Dutzende Anwälte sollen es sein, die nach der Havarie des Kreuzfahrtschiffs Costa Concordia weltweit Überlebende und Opfer-Angehörige vertreten. In den USA gibt es schon Sammelklagen. Der US-Anwalt John Arthur Eaves will nun vom US-Konzern "Carnival", zu dem die italienische Reederei "Costa Crociere" gehört, Rekordsummen erstreiten. Im Extremfall fordert er für Angehörige von Todesopfern bis zu fünf Millionen Dollar.
Am Samstag stellte er in München Überlebenden und Pressevertretern sein Konzept vor: Im Erfolgsfall kassiert er gut ein Drittel; bei Misserfolg müssen die Mandanten nichts zahlen.

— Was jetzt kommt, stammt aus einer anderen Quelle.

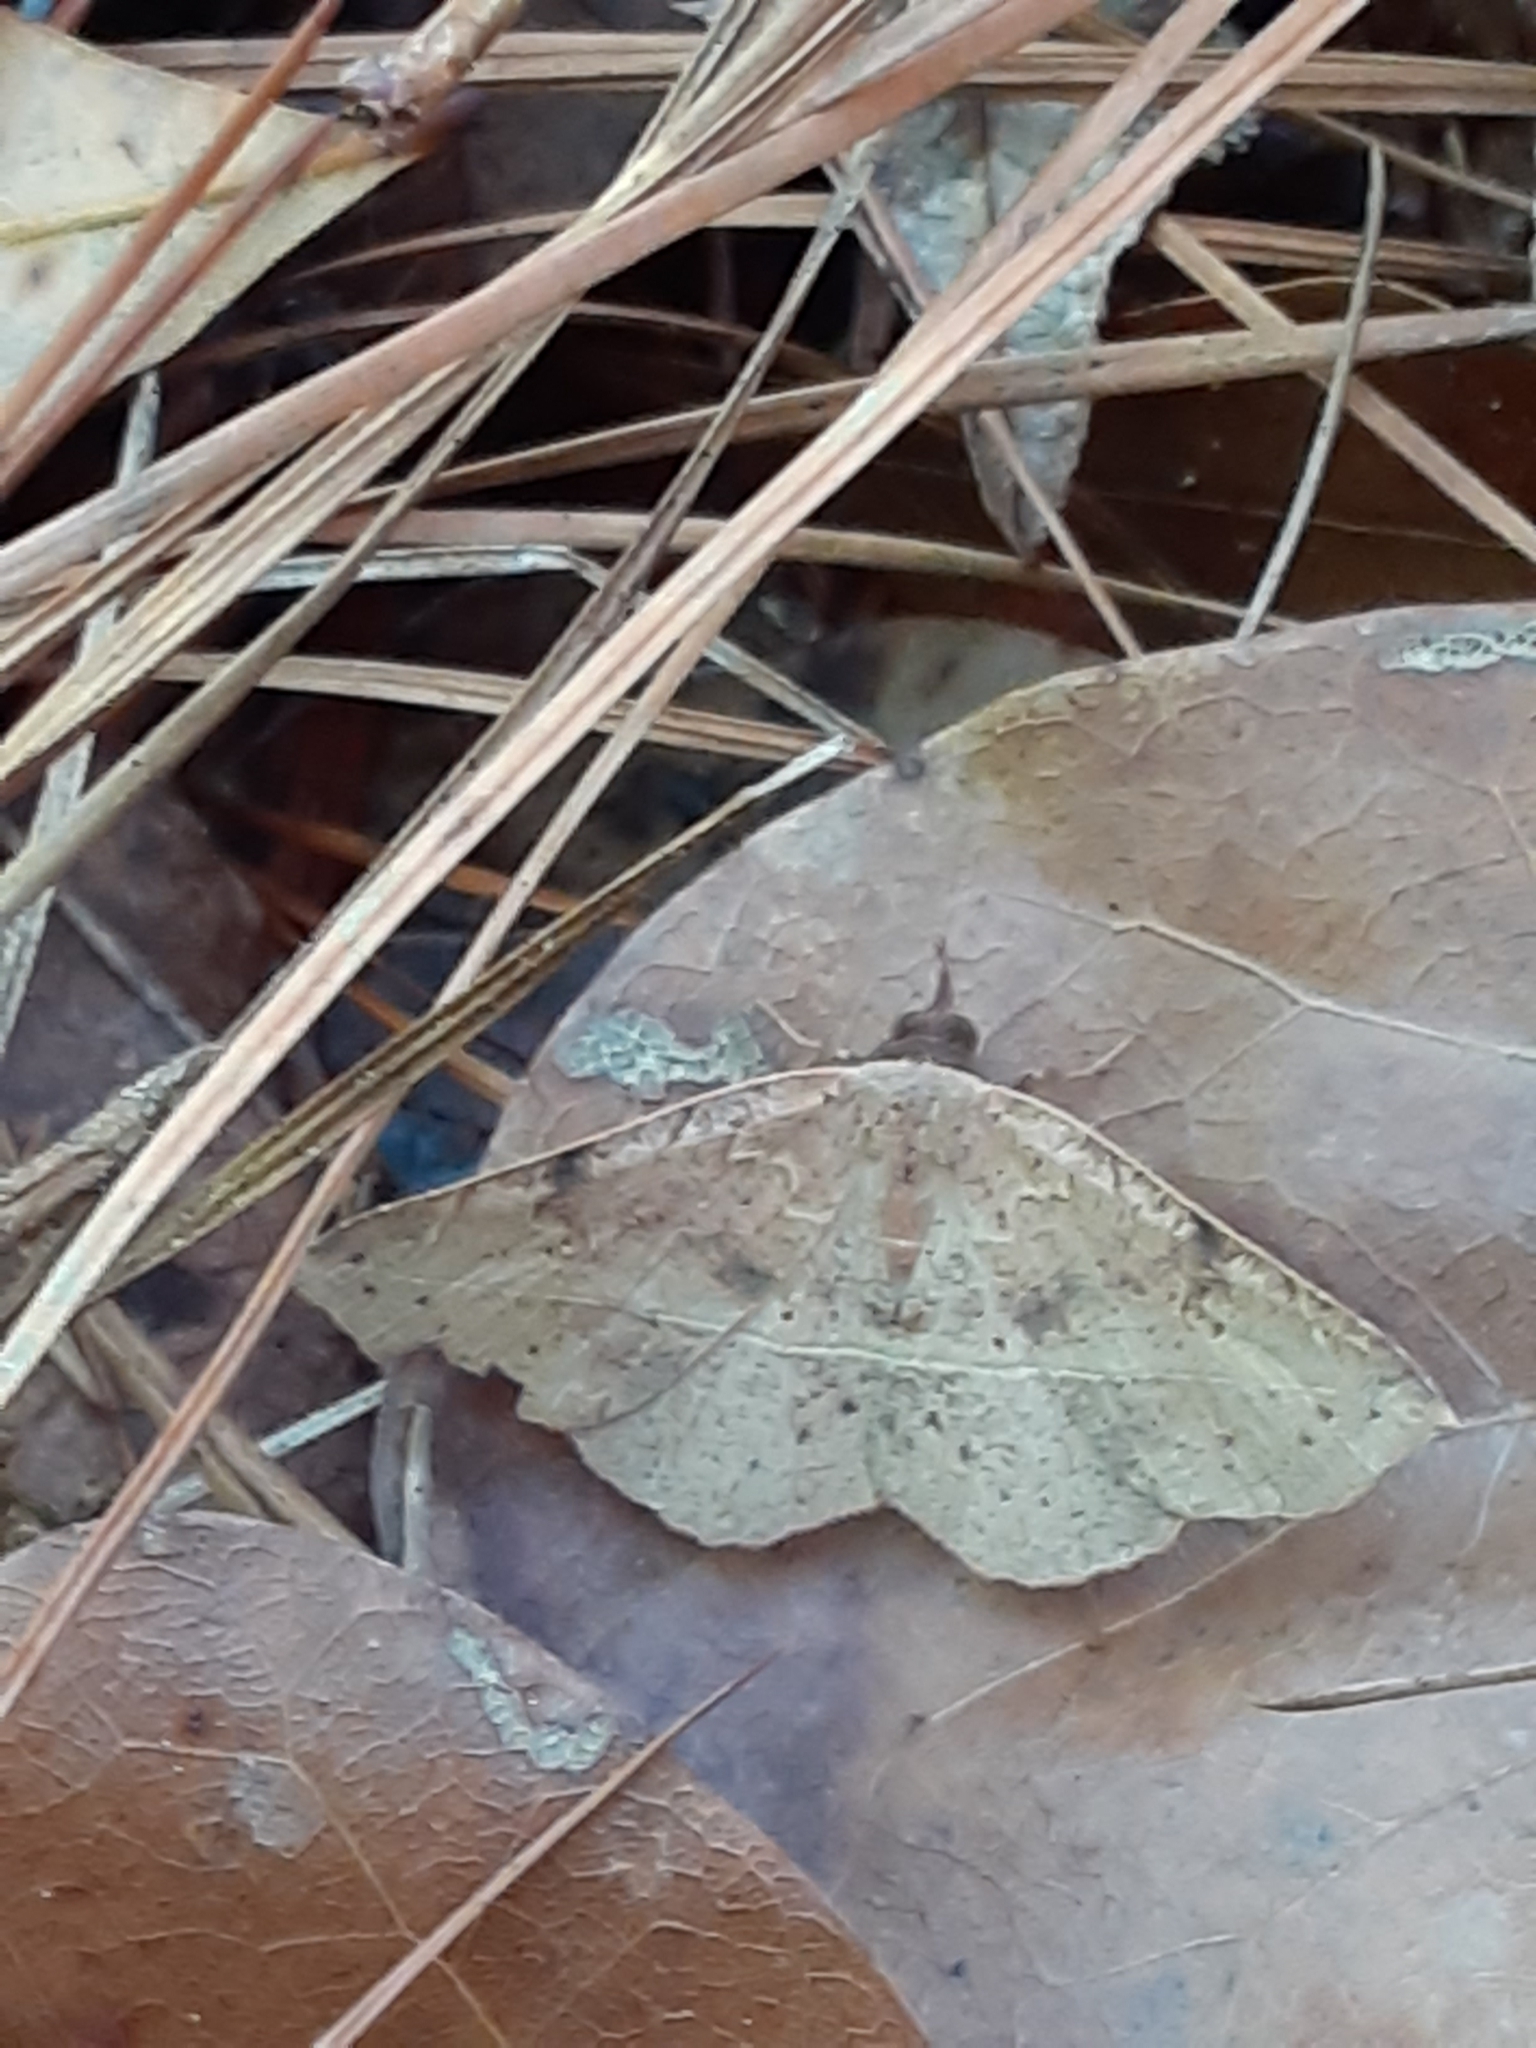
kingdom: Animalia
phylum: Arthropoda
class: Insecta
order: Lepidoptera
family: Erebidae
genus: Metallata
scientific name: Metallata absumens
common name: Brown leaf mimic
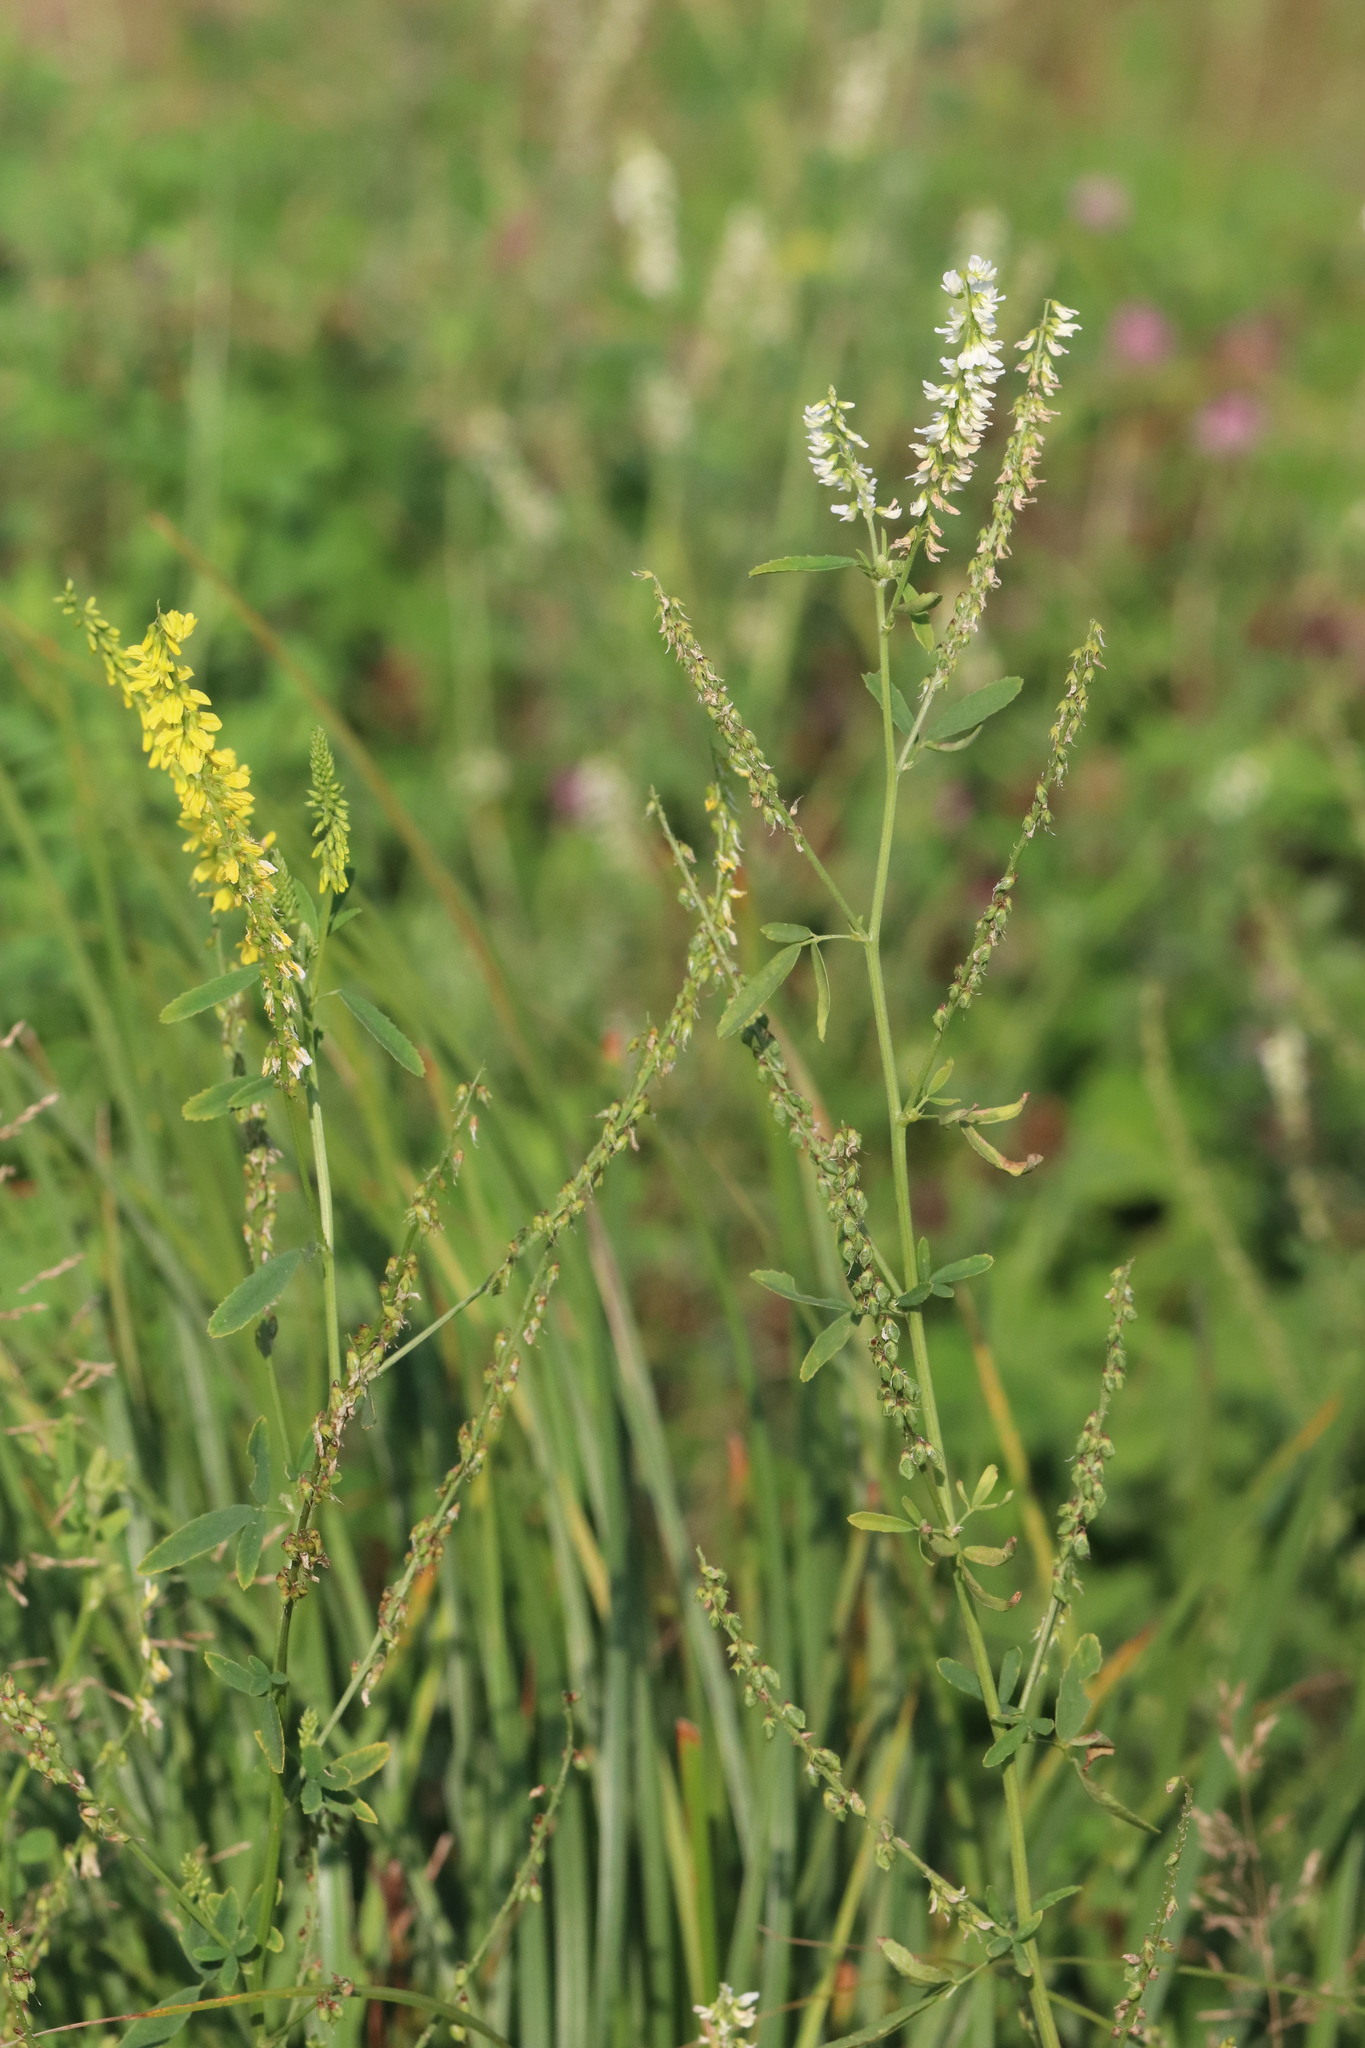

Die "Costa Concordia" hatte im Januar nahe an der Insel Giglio einen Felsen gerammt und war mit mehr als 4200 Passagieren und Crew-Mitgliedern gekentert. 25 Leichen wurden geborgen, sieben Menschen werden noch vermisst. "Es war alles ein Chaos", berichtet Birgit Schretzmeir aus Wertingen, die mit ihrem Partner Peter Denzel und Freunden an Bord war. "Wir sind sehr lange belogen worden."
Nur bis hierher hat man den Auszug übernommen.